46 For those reasons, in my opinion the following orders should be made:
- 1. Leave to appeal granted.
2. Appeal allowed with costs.
3. Respondent to have suitors fund certificate if otherwise entitled.
4. Orders of primary judge set aside, and in lieu thereof application dismissed with costs.
47 ROLFE AJA: I have had the advantage of reading in draft form the judgment of Hodgson JA, with whose reasons, save for one matter, and orders I agree.
48 The exception is in relation to Ground 8. In my opinion, Ms. Gabriel did not discharge the onus of establishing that she had evidence available of a reasonable cause of action, even to the standard required at this point.
49 The reports of both Dr. Hugh, a general surgeon upon whom Ms. Gabriel relied principally, and Dr. Lyneham was based solely on information furnished to them. Further, they were heavily qualified. The information they received did not include Dr. Gatenby’s record of the consultation, which is set out in paragraph 5 of Hodgson JA’s judgment. That stated what he found on examination including that Ms. Gabriel was feeling better; his tentative provisional diagnosis, (which would accord with the difficulties to which Dr. Hugh referred); her desire to be home at Christmas; the requirement that Dr. Fleming should agree to that; and the statement that she was to be seen again if pain increased.

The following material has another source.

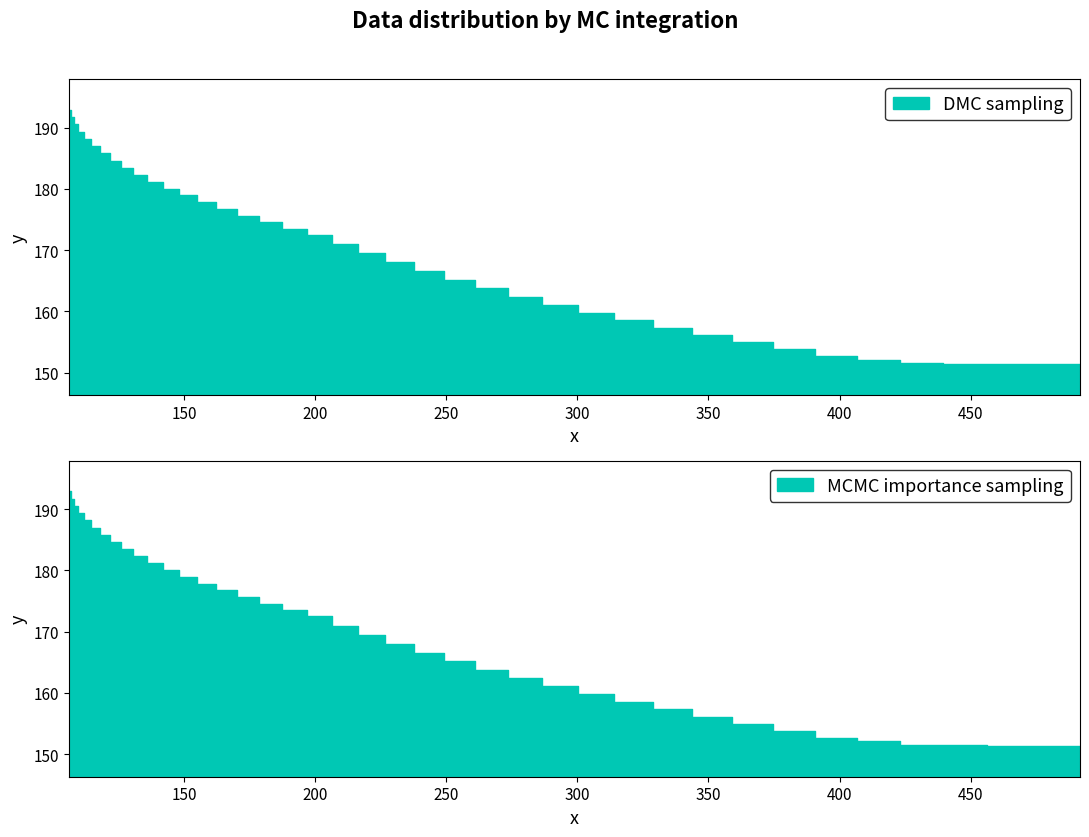

What is the sum of all values?

6796.4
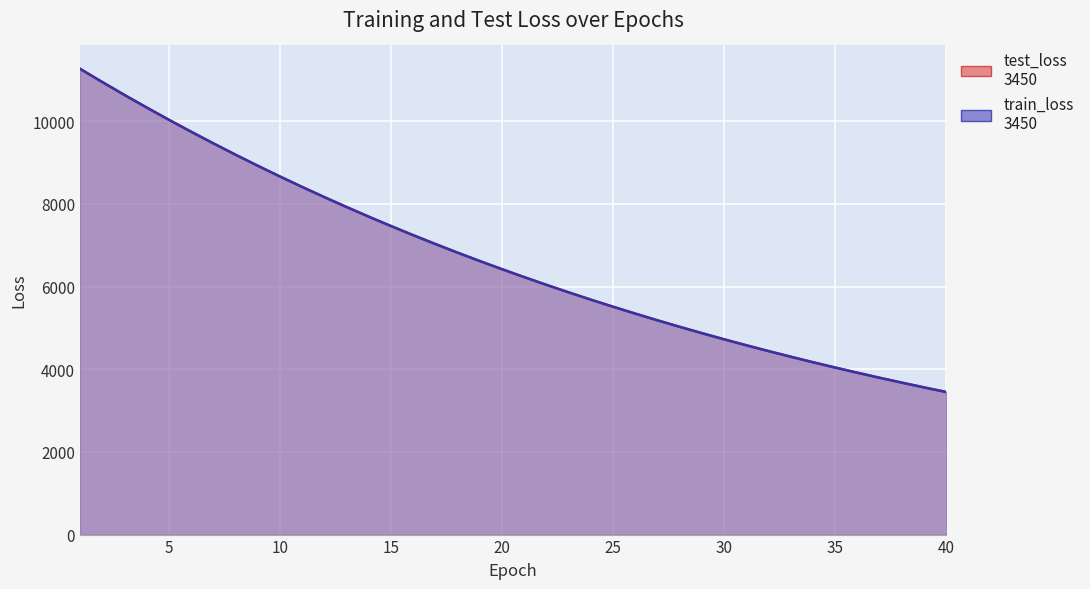

Reading right to left, transcribe all the data shown in this chart.

test_loss: 3450.3	3562.2	3677.0	3795.2	3916.9	4042.3	4171.2	4304.2	4440.7	4581.0	4726.0	4874.5	5028.0	5185.1	5347.6	5514.2	5685.7	5862.2	6043.7	6230.4	6422.5	6619.6	6822.9	7031.7	7246.3	7467.1	7694.0	7927.8	8166.7	8413.4	8666.3	8926.5	9193.6	9468.6	9749.8	10038.6	10334.8	10639.0	10952.6	11271.5
train_loss: 3449.8	3561.5	3676.4	3794.6	3916.3	4041.7	4170.6	4303.4	4440.0	4580.5	4725.2	4873.9	5027.2	5184.6	5346.7	5513.4	5685.0	5861.3	6042.8	6229.5	6421.7	6618.8	6821.9	7030.9	7245.4	7466.1	7692.9	7926.3	8165.8	8412.3	8665.2	8925.4	9192.7	9467.4	9748.7	10037.9	10334.2	10638.4	10951.3	11270.8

50 In my view, this record, which was available to Ms. Gabriel’s legal advisors should have been before Dr. Hugh. Had he been aware of these matters he may have adhered to his position or he may not. The Court has been left in the position where it does not know. In these circumstances, Ms. Gabriel has failed to discharge even the quite light onus of proof placed on her at this stage. This conclusion does not involve the drawing of any adverse inferences. It merely leaves the evidence in the state to which I have referred.